Bundesweites Verzeichnis Immaterielles Kulturerbe
Ehrsames Narrengericht zu Grosselfingen
Das Ehrsame Narrengericht zu Grosselfingen ist eine über Jahrhunderte gepflegte Fastnachtstradition, die in unregelmäßigen Abständen von drei bis sieben Jahren stattfindet. Nur wenn die Mitgliederversammlung der Bruderschaft des Ehrsamen Narrengerichts die Aufführung beschließt, ziehen die Hanswurste, Butzen, Pfeifer und Trommler durch den Ort, um die Aufführung des Narrengerichts für den Folgetag anzukündigen.
Am Aufführungstag beginnt das Fastnachtsspiel nach einem traditionellen Gottesdienst um die Mittagsstunde und dauert bis zum Einbruch der Dunkelheit. Das ganze Dorf wird zum venezianischen Reich erklärt und dabei zur Freilichtbühne. Im Gerichtslokal finden die Gerichtsitzungen der Herren von Venedig statt. Auf den Straßen und Gassen zieht ein farbenfroher Zug der Narren zum Pfarrer, um einen Heischebrauch zu erfüllen.
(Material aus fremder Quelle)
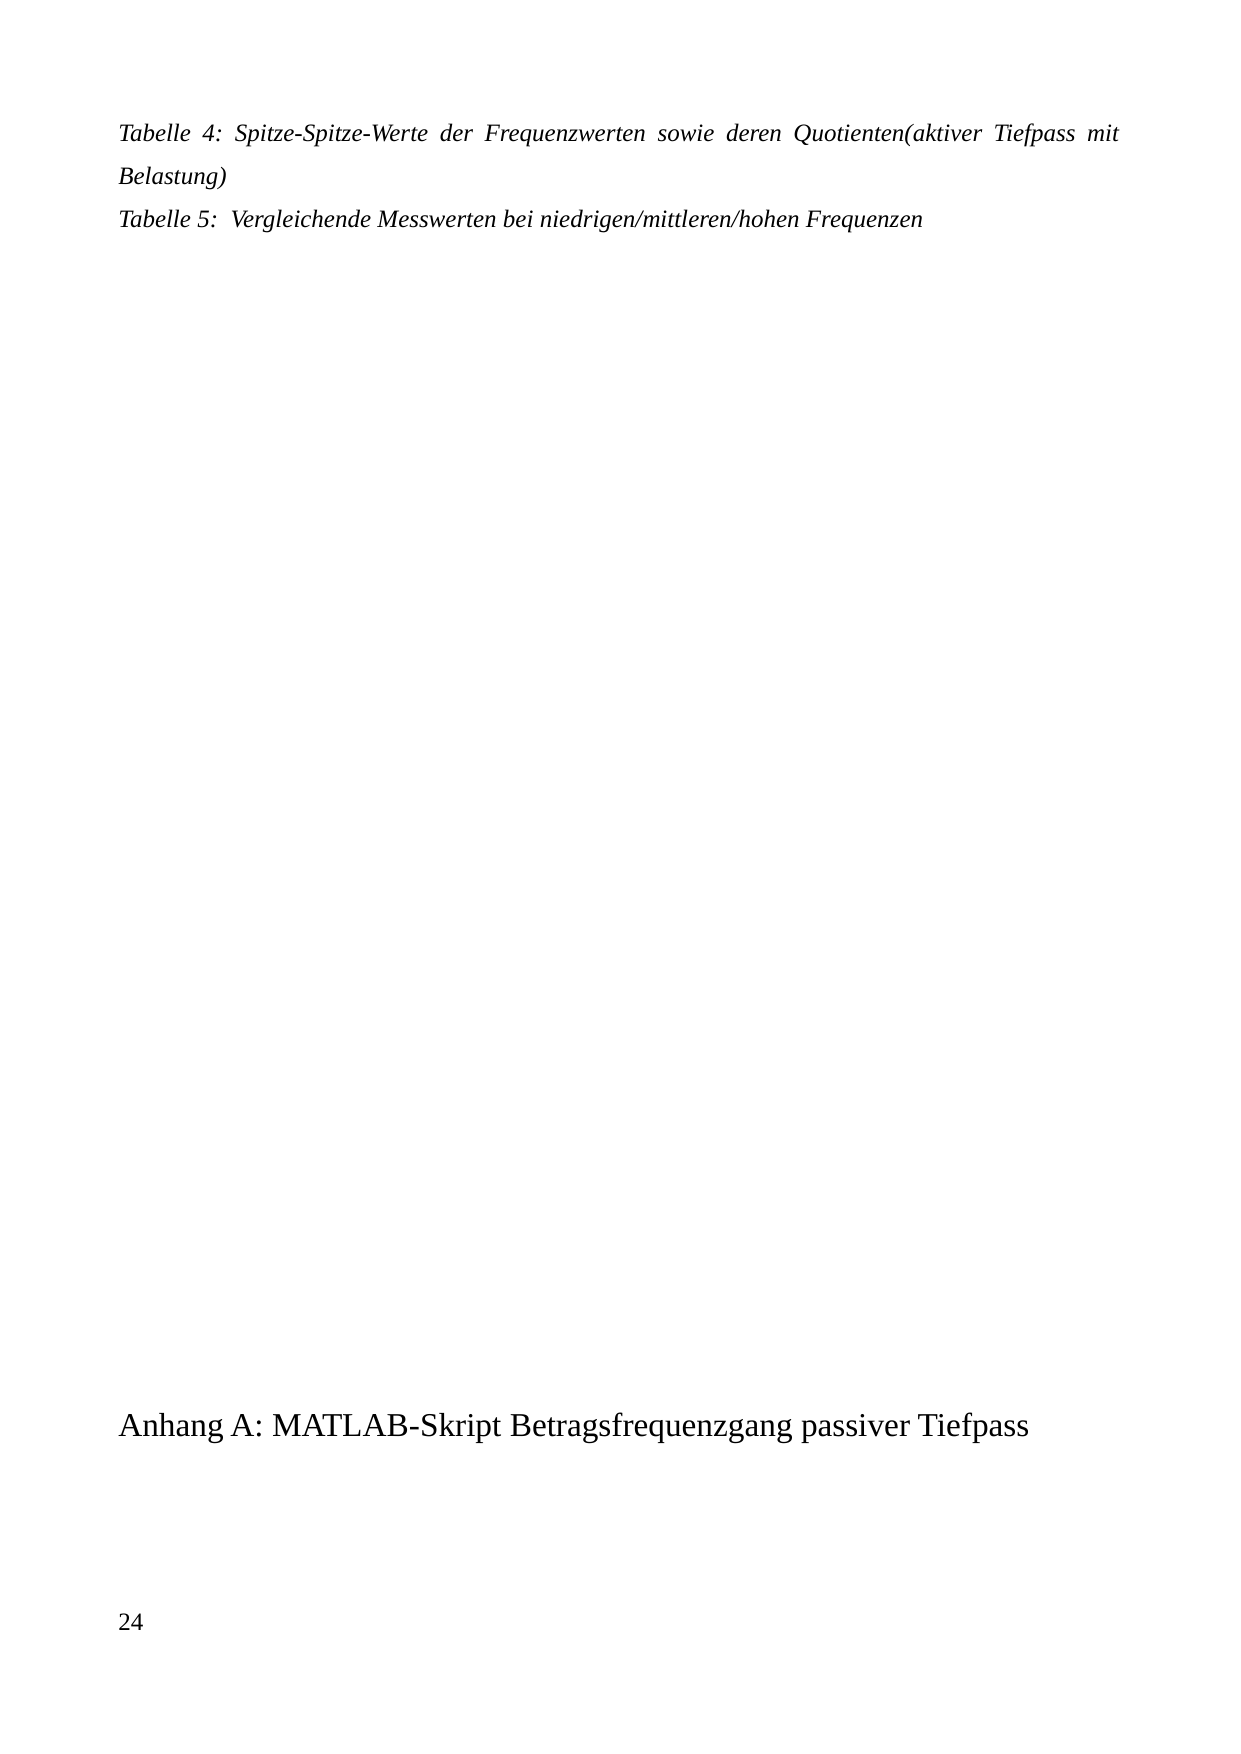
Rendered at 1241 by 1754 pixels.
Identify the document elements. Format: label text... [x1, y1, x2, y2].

text Anhang A: MATLAB-Skript Betragsfrequenzgang passiver Tiefpass [118, 1405, 1122, 1443]
text Tabelle 5: Vergleichende Messwerten bei niedrigen/mittleren/hohen Frequenzen [118, 204, 1122, 233]
text Tabelle 4: Spitze-Spitze-Werte der Frequenzwerten sowie deren Quotienten(aktiver Tiefpass mit Belastung) [118, 118, 1122, 190]
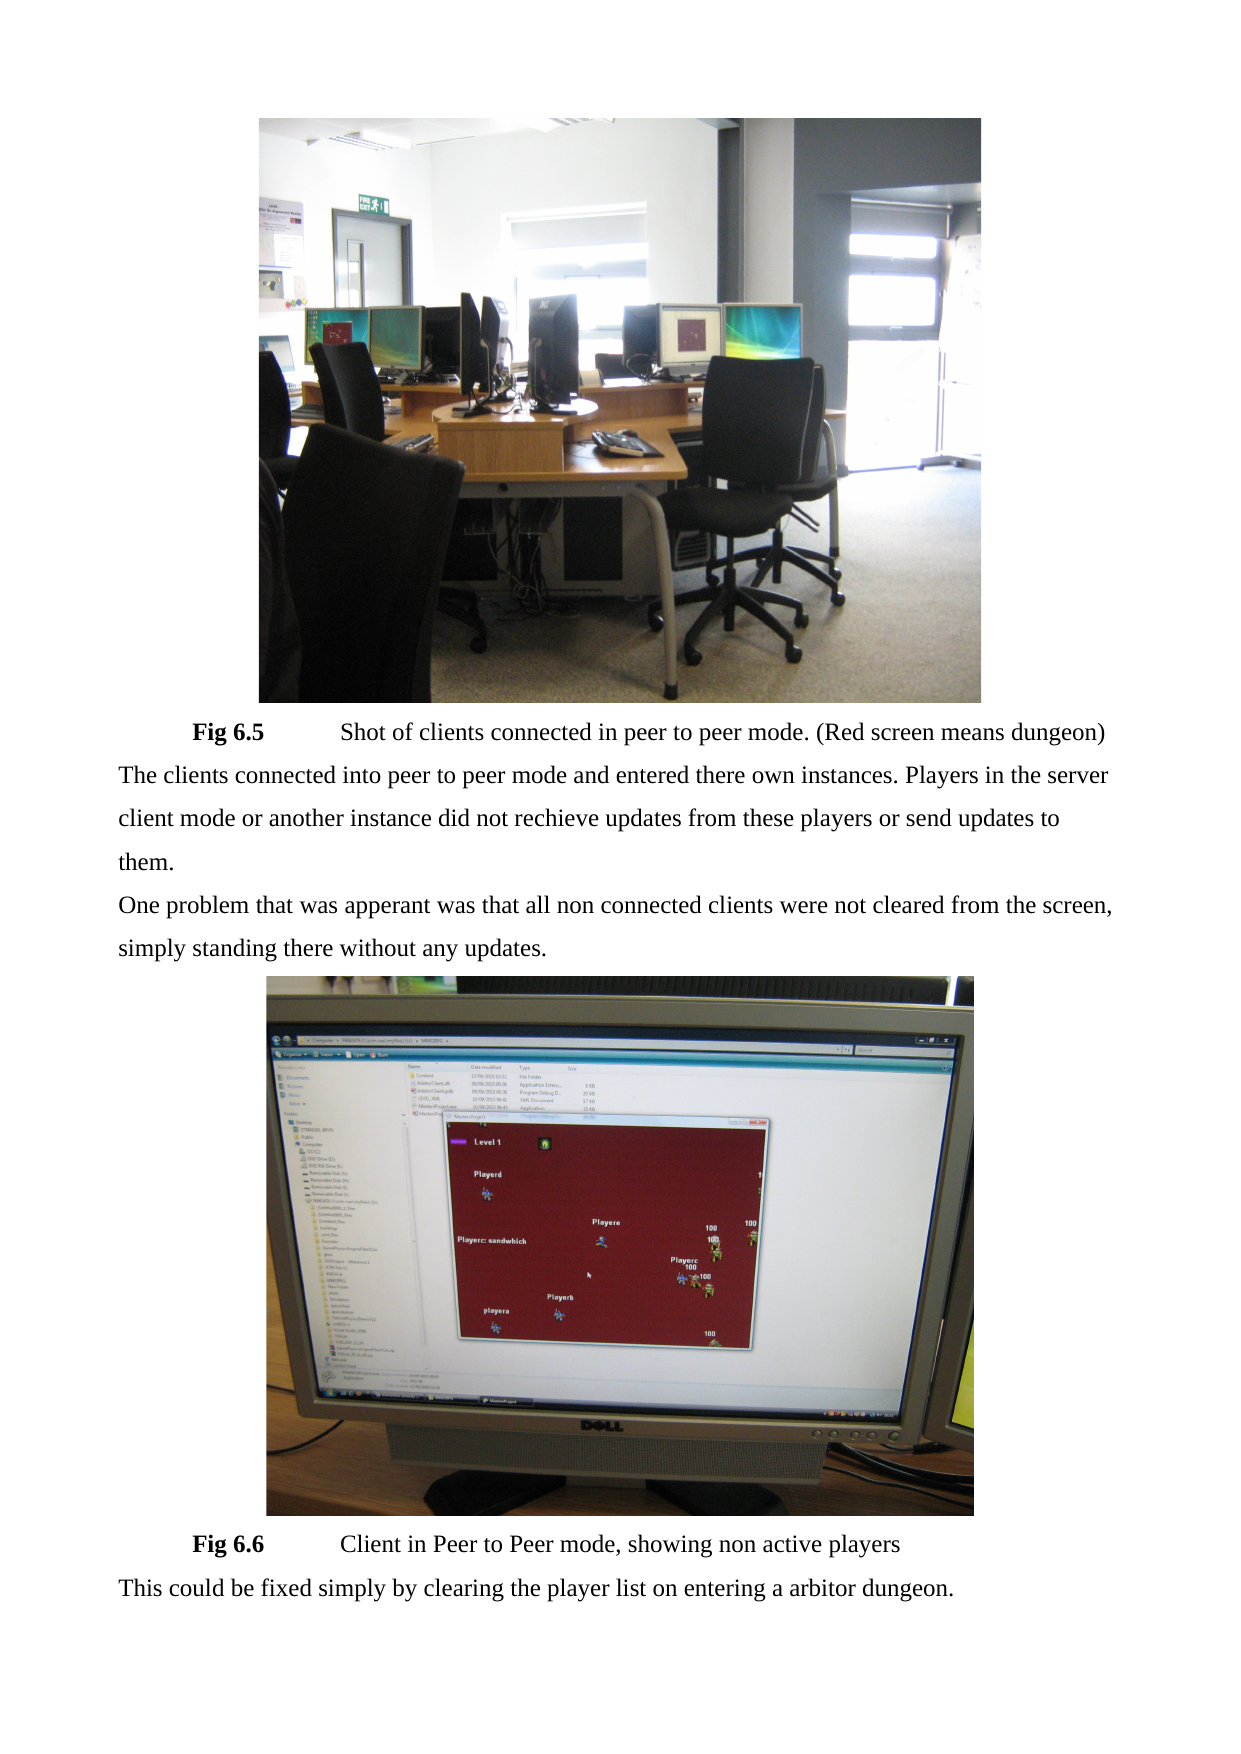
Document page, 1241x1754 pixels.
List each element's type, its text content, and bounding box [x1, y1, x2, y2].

text The clients connected into peer to peer mode and entered there own instances. Players in the server client mode or another instance did not rechieve updates from these players or send updates to them. [118, 760, 1122, 875]
picture [266, 976, 974, 1516]
text One problem that was apperant was that all non connected clients were not cleared from the screen, simply standing there without any updates. [118, 890, 1122, 962]
picture [258, 118, 982, 703]
text Fig 6.6 Client in Peer to Peer mode, showing non active players [118, 976, 1122, 1558]
text Fig 6.5 Shot of clients connected in peer to peer mode. (Red screen means dungeon) [118, 118, 1122, 746]
text This could be fixed simply by clearing the player list on entering a arbitor dungeon. [118, 1573, 1122, 1601]
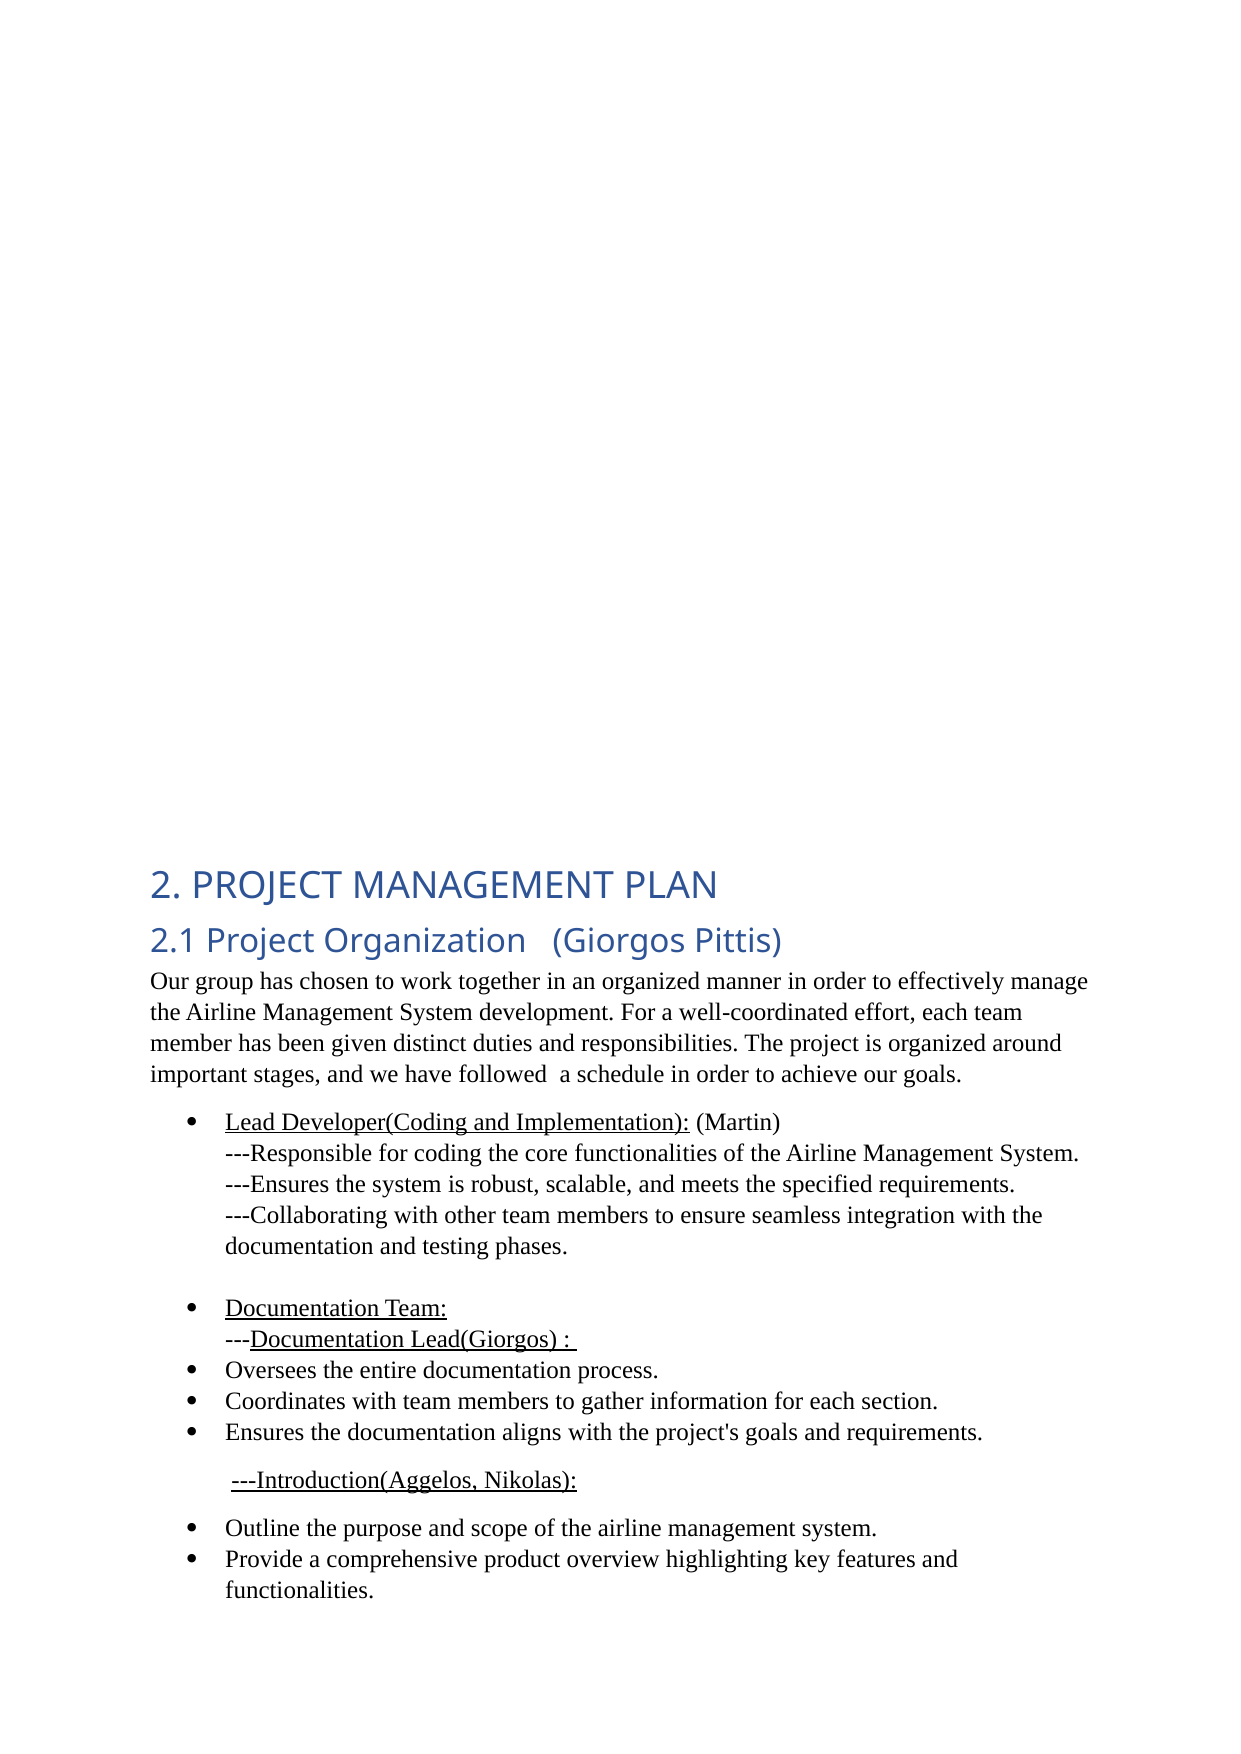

Jahrhunderte alte närrische Regeln geben dem Ablauf des Fastnachtsspiels einen Rahmen, innerhalb dessen die 39 verschiedenen Narrenfiguren – die sogenannten Chargen – ihre zugewiesenen Aufgaben erfüllen. Zum Teil werden bestimmte Rollen schon mehrere Generationen lang von einzelnen Familien besetzt. Außer den Mitspielern, die alle Mitglied der Bruderschaft des Ehrsamen Narrengerichts sind, spielen noch der Pfarrer, die Pfarrköchin sowie der Bürgermeister aktiv in festgelegten Rollen mit. Gassenrollen wie Hanswurste, Geiger, Wegräumer oder das Narrenrössle treiben ihre übermütigen Späße untereinander und mit den Zuschauern.
"Wenn die Venezianer wissen wollen, wie ihre Vorfahren Fasnacht gefeiert haben, müssen sie zu uns kommen."
Manfred Ostertag, Narrenvogt und Vorsteher der Bruderschaft des Ehrsamen Narrengerichts
Es werden Lieder gesungen, Tänze getanzt und Texte verlesen und reger Gebrauch von dem wichtigsten Recht des Narrengerichts, dem Rügerecht, gemacht. Es stellt das wichtigste Privileg des Narrengerichts dar und soll Verfehlungen auf närrische Weise an das Licht der Öffentlichkeit bringen. Dieses Privileg ist in der Zeit zwischen 1407 und 1522 im Freiheitsbrief des Narrengerichts festgehalten worden. Er half dem Narrengericht über die Jahrhunderte immer wieder, seine Tradition gegenüber wechselnden Obrigkeiten zu verteidigen und neu zu legitimieren.
Die Bruderschaft des Ehrsamen Narrengerichts, bestehend aus männlichen und weiblichen Mitgliedern, tritt auch außerhalb der Fastnachtszeit in Erscheinung. Im Rahmen einer Marienbruderschaft unterstützen sich die Bruderschaftsmitglieder überdies in Notsituationen untereinander und sorgen füreinander über den Tod hinaus.
Das Ehrsame Narrengericht zu Grosselfingen steht für ein kollektives örtliches Ritual mit einer außergewöhnlich aktiven lokalen Vereins- und Öffentlichkeitsarbeit, die über den engeren Fastnachtsbereich hinausweist und auch aktive Jugendarbeit einschließt. Der Brauch bezieht bis zu 300 Spieler aus der 2.000-Einwohner-Gemeinde ein und hat dadurch große kulturelle und soziale Gemeinschaftseffekte.